• **Items listed in a dataset**
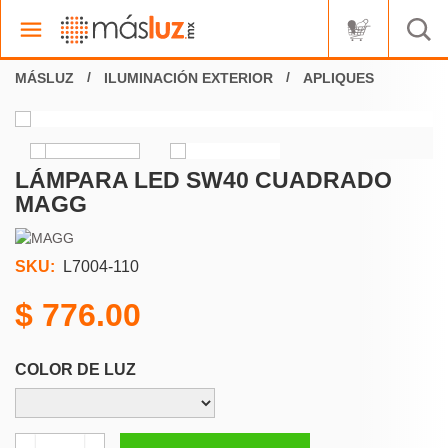
ILUMINACIÓN EXTERIOR
APLIQUES
LÁMPARA LED SW40 CUADRADO
MAGG
SKU:
L7004-110
776.00
COLOR DE LUZ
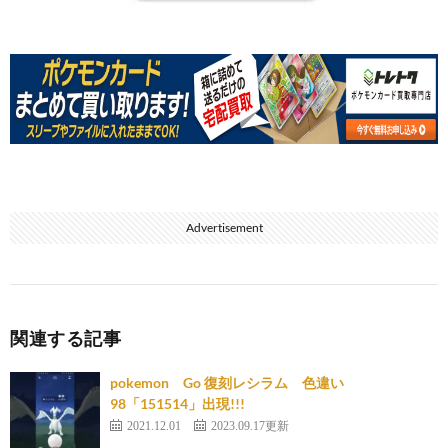
Advertisement
関連する記事
pokemon Go 復刻レシラム 色違い
98「151514」出現!!!
2021.12.01
2023.09.17更新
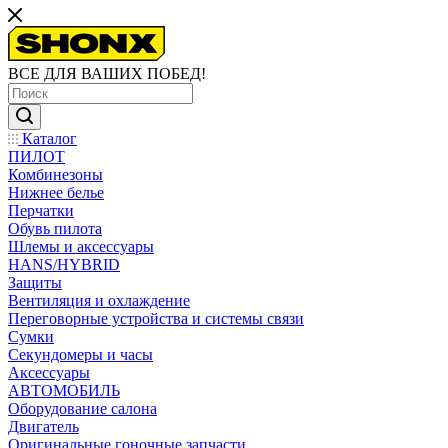
ВСЕ ДЛЯ ВАШИХ ПОБЕД!
Каталог
ПИЛОТ
Комбинезоны
Нижнее белье
Перчатки
Обувь пилота
Шлемы и аксессуары
HANS/HYBRID
Защиты
Вентиляция и охлаждение
Переговорные устройства и системы связи
Сумки
Секундомеры и часы
Аксессуары
АВТОМОБИЛЬ
Оборудование салона
Двигатель
Оригинальные гоночные запчасти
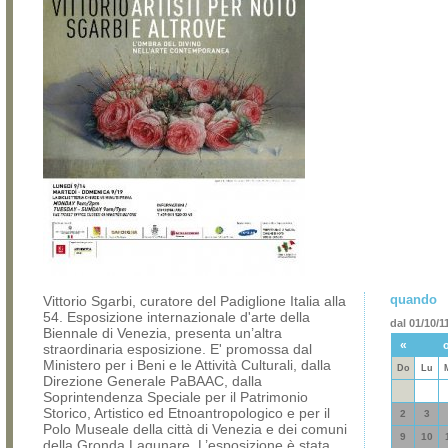
quando
Vittorio Sgarbi, curatore del Padiglione Italia alla
54. Esposizione internazionale d'arte della
dal 01/10/11
Biennale di Venezia, presenta un’altra
«
straordinaria esposizione. E' promossa dal
Ministero per i Beni e le Attività Culturali, dalla
Do
Lu
Direzione Generale PaBAAC, dalla
Soprintendenza Speciale per il Patrimonio
Storico, Artistico ed Etnoantropologico e per il
2
3
Polo Museale della città di Venezia e dei comuni
9
10
della Gronda Lagunare, L’esposizione è stata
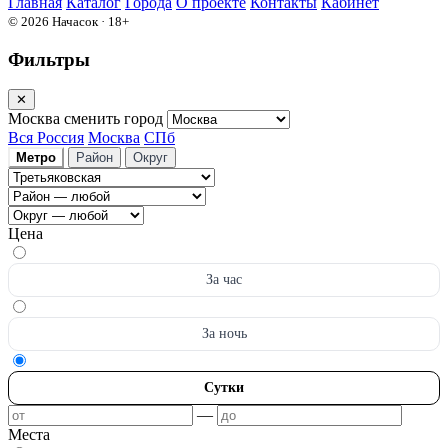
Главная
Каталог
Города
О проекте
Контакты
Кабинет
© 2026 Начасок · 18+
Фильтры
✕
Москва
сменить город
Вся Россия
Москва
СПб
Метро
Район
Округ
Цена
За час
За ночь
Сутки
—
Места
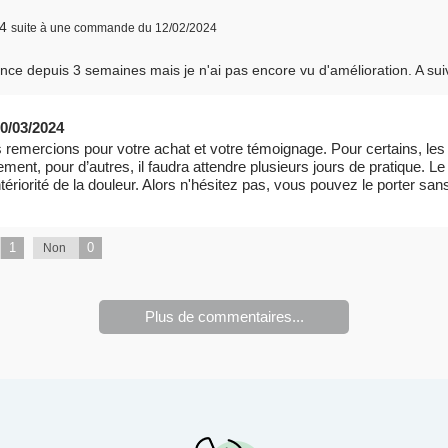
24
suite à une commande du 12/02/2024
ce depuis 3 semaines mais je n'ai pas encore vu d'amélioration. A sui
0/03/2024
remercions pour votre achat et votre témoignage. Pour certains, les 
ent, pour d’autres, il faudra attendre plusieurs jours de pratique. L
’antériorité de la douleur. Alors n'hésitez pas, vous pouvez le porter sa
1
0
Non
Plus de commentaires...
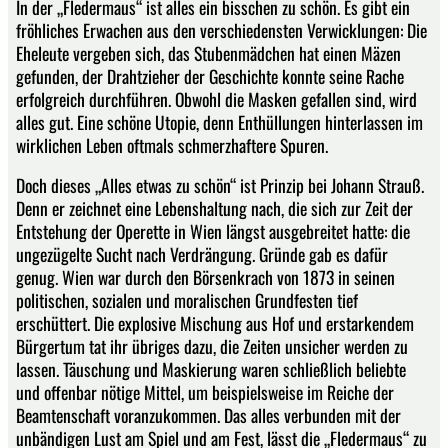
In der „Fledermaus“ ist alles ein bisschen zu schön. Es gibt ein
fröhliches Erwachen aus den verschiedensten Verwicklungen: Die
Eheleute vergeben sich, das Stubenmädchen hat einen Mäzen
gefunden, der Drahtzieher der Geschichte konnte seine Rache
erfolgreich durchführen. Obwohl die Masken gefallen sind, wird
alles gut. Eine schöne Utopie, denn Enthüllungen hinterlassen im
wirklichen Leben oftmals schmerzhaftere Spuren.
Doch dieses „Alles etwas zu schön“ ist Prinzip bei Johann Strauß.
Denn er zeichnet eine Lebenshaltung nach, die sich zur Zeit der
Entstehung der Operette in Wien längst ausgebreitet hatte: die
ungezügelte Sucht nach Verdrängung. Gründe gab es dafür
genug. Wien war durch den Börsenkrach von 1873 in seinen
politischen, sozialen und moralischen Grundfesten tief
erschüttert. Die explosive Mischung aus Hof und erstarkendem
Bürgertum tat ihr übriges dazu, die Zeiten unsicher werden zu
lassen. Täuschung und Maskierung waren schließlich beliebte
und offenbar nötige Mittel, um beispielsweise im Reiche der
Beamtenschaft voranzukommen. Das alles verbunden mit der
unbändigen Lust am Spiel und am Fest, lässt die „Fledermaus“ zu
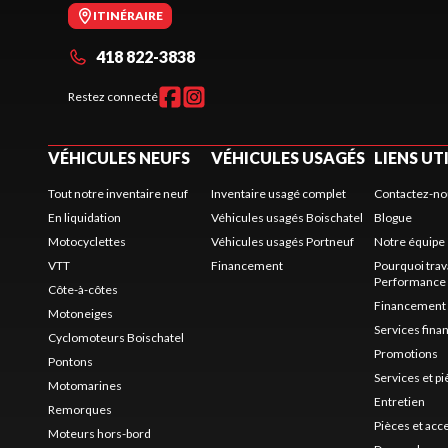
ITINÉRAIRE
418 822-3838
Restez connecté
VÉHICULES NEUFS
VÉHICULES USAGÉS
LIENS UT
Tout notre inventaire neuf
Inventaire usagé complet
Contactez-no
En liquidation
Véhicules usagés Boischatel
Blogue
Motocyclettes
Véhicules usagés Portneuf
Notre équipe
VTT
Financement
Pourquoi trav
Performance
Côte-à-côtes
Financement
Motoneiges
Services fina
Cyclomoteurs Boischatel
Promotions
Pontons
Services et p
Motomarines
Entretien
Remorques
Pièces et acc
Moteurs hors-bord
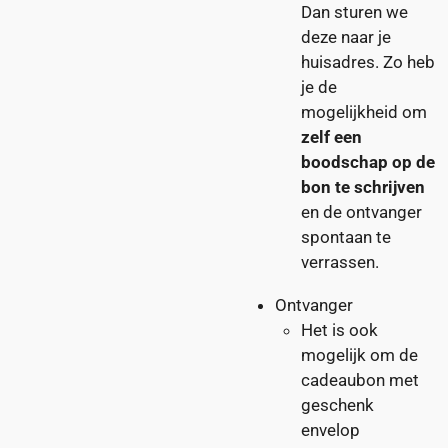
Dan sturen we
deze naar je
huisadres. Zo heb
je de
mogelijkheid om
zelf een
boodschap op de
bon te schrijven
en de ontvanger
spontaan te
verrassen.
Ontvanger
Het is ook
mogelijk om de
cadeaubon met
geschenk
envelop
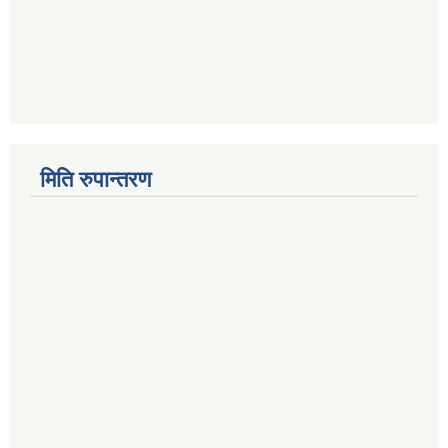
मिति रुपान्तरण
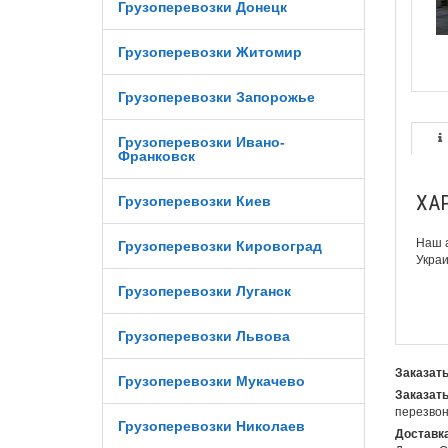
Грузоперевозки Донецк
Грузоперевозки Житомир
Грузоперевозки Запорожье
Грузоперевозки Ивано-
Франковск
ХАР
Грузоперевозки Киев
Наш 
Грузоперевозки Кировоград
Украи
Грузоперевозки Луганск
Грузоперевозки Львова
Заказать
Грузоперевозки Мукачево
Заказать
перезвон
Грузоперевозки Николаев
Доставка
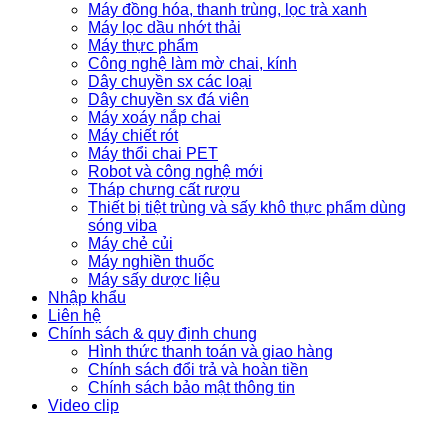
Máy đồng hóa, thanh trùng, lọc trà xanh
Máy lọc dầu nhớt thải
Máy thực phẩm
Công nghệ làm mờ chai, kính
Dây chuyền sx các loại
Dây chuyền sx đá viên
Máy xoáy nắp chai
Máy chiết rót
Máy thổi chai PET
Robot và công nghệ mới
Tháp chưng cất rượu
Thiết bị tiệt trùng và sấy khô thực phẩm dùng
sóng viba
Máy chẻ củi
Máy nghiền thuốc
Máy sấy dược liệu
Nhập khẩu
Liên hệ
Chính sách & quy định chung
Hình thức thanh toán và giao hàng
Chính sách đổi trả và hoàn tiền
Chính sách bảo mật thông tin
Video clip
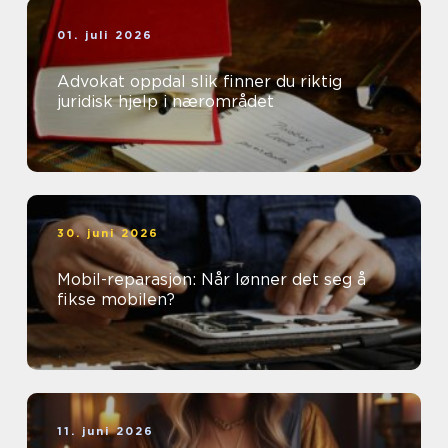
01. juli 2026
Advokat oppdal slik finner du riktig
juridisk hjelp i nærområdet
30. juni 2026
Mobil-reparasjon: Når lønner det seg å
fikse mobilen?
11. juni 2026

• **What you need to do**
Give the data above again exactly. Leave the pictures out.

• **Answer to this task**
ILUMINACIÓN EXTERIOR
APLIQUES
LÁMPARA LED SW40 CUADRADO
MAGG
SKU:
L7004-110
776.00
COLOR DE LUZ
Advertisement
関連する記事
pokemon Go 復刻レシラム 色違い
98「151514」出現!!!
2021.12.01
2023.09.17更新
ВСЕ ДЛЯ ВАШИХ ПОБЕД!
Каталог
ПИЛОТ
Комбинезоны
Нижнее белье
Перчатки
Обувь пилота
Шлемы и аксессуары
HANS/HYBRID
Защиты
Вентиляция и охлаждение
Переговорные устройства и системы связи
Сумки
Секундомеры и часы
Аксессуары
АВТОМОБИЛЬ
Оборудование салона
Двигатель
Оригинальные гоночные запчасти
quando
Vittorio Sgarbi, curatore del Padiglione Italia alla
54. Esposizione internazionale d'arte della
dal 01/10/11
Biennale di Venezia, presenta un’altra
«
straordinaria esposizione. E' promossa dal
Ministero per i Beni e le Attività Culturali, dalla
Do
Lu
Direzione Generale PaBAAC, dalla
Soprintendenza Speciale per il Patrimonio
Storico, Artistico ed Etnoantropologico e per il
2
3
Polo Museale della città di Venezia e dei comuni
9
10
della Gronda Lagunare, L’esposizione è stata
Главная
Каталог
Города
О проекте
Контакты
Кабинет
© 2026 Начасок · 18+
Фильтры
✕
Москва
сменить город
Вся Россия
Москва
СПб
Метро
Район
Округ
Цена
За час
За ночь
Сутки
—
Места
24
suite à une commande du 12/02/2024
ce depuis 3 semaines mais je n'ai pas encore vu d'amélioration. A sui
0/03/2024
remercions pour votre achat et votre témoignage. Pour certains, les 
ent, pour d’autres, il faudra attendre plusieurs jours de pratique. L
’antériorité de la douleur. Alors n'hésitez pas, vous pouvez le porter sa
1
0
Non
Plus de commentaires...
In der „Fledermaus“ ist alles ein bisschen zu schön. Es gibt ein
fröhliches Erwachen aus den verschiedensten Verwicklungen: Die
Eheleute vergeben sich, das Stubenmädchen hat einen Mäzen
gefunden, der Drahtzieher der Geschichte konnte seine Rache
erfolgreich durchführen. Obwohl die Masken gefallen sind, wird
alles gut. Eine schöne Utopie, denn Enthüllungen hinterlassen im
wirklichen Leben oftmals schmerzhaftere Spuren.
Doch dieses „Alles etwas zu schön“ ist Prinzip bei Johann Strauß.
Denn er zeichnet eine Lebenshaltung nach, die sich zur Zeit der
Entstehung der Operette in Wien längst ausgebreitet hatte: die
ungezügelte Sucht nach Verdrängung. Gründe gab es dafür
genug. Wien war durch den Börsenkrach von 1873 in seinen
politischen, sozialen und moralischen Grundfesten tief
erschüttert. Die explosive Mischung aus Hof und erstarkendem
Bürgertum tat ihr übriges dazu, die Zeiten unsicher werden zu
lassen. Täuschung und Maskierung waren schließlich beliebte
und offenbar nötige Mittel, um beispielsweise im Reiche der
Beamtenschaft voranzukommen. Das alles verbunden mit der
unbändigen Lust am Spiel und am Fest, lässt die „Fledermaus“ zu
ITINÉRAIRE
418 822-3838
Restez connecté
VÉHICULES NEUFS
VÉHICULES USAGÉS
LIENS UT
Tout notre inventaire neuf
Inventaire usagé complet
Contactez-no
En liquidation
Véhicules usagés Boischatel
Blogue
Motocyclettes
Véhicules usagés Portneuf
Notre équipe
VTT
Financement
Pourquoi trav
Performance
Côte-à-côtes
Financement
Motoneiges
Services fina
Cyclomoteurs Boischatel
Promotions
Pontons
Services et p
Motomarines
Entretien
Remorques
Pièces et acc
Moteurs hors-bord
Dan sturen we
deze naar je
huisadres. Zo heb
je de
mogelijkheid om
zelf een
boodschap op de
bon te schrijven
en de ontvanger
spontaan te
verrassen.
Ontvanger
Het is ook
mogelijk om de
cadeaubon met
geschenk
envelop
मिति रुपान्तरण
Грузоперевозки Донецк
Грузоперевозки Житомир
Грузоперевозки Запорожье
Грузоперевозки Ивано-
Франковск
ХАР
Грузоперевозки Киев
Наш 
Грузоперевозки Кировоград
Украи
Грузоперевозки Луганск
Грузоперевозки Львова
Заказать
Грузоперевозки Мукачево
Заказать
перезвон
Грузоперевозки Николаев
Доставка
Máy đồng hóa, thanh trùng, lọc trà xanh
Máy lọc dầu nhớt thải
Máy thực phẩm
Công nghệ làm mờ chai, kính
Dây chuyền sx các loại
Dây chuyền sx đá viên
Máy xoáy nắp chai
Máy chiết rót
Máy thổi chai PET
Robot và công nghệ mới
Tháp chưng cất rượu
Thiết bị tiệt trùng và sấy khô thực phẩm dùng
sóng viba
Máy chẻ củi
Máy nghiền thuốc
Máy sấy dược liệu
Nhập khẩu
Liên hệ
Chính sách & quy định chung
Hình thức thanh toán và giao hàng
Chính sách đổi trả và hoàn tiền
Chính sách bảo mật thông tin
Video clip
01. juli 2026
Advokat oppdal slik finner du riktig
juridisk hjelp i nærområdet
30. juni 2026
Mobil-reparasjon: Når lønner det seg å
fikse mobilen?
11. juni 2026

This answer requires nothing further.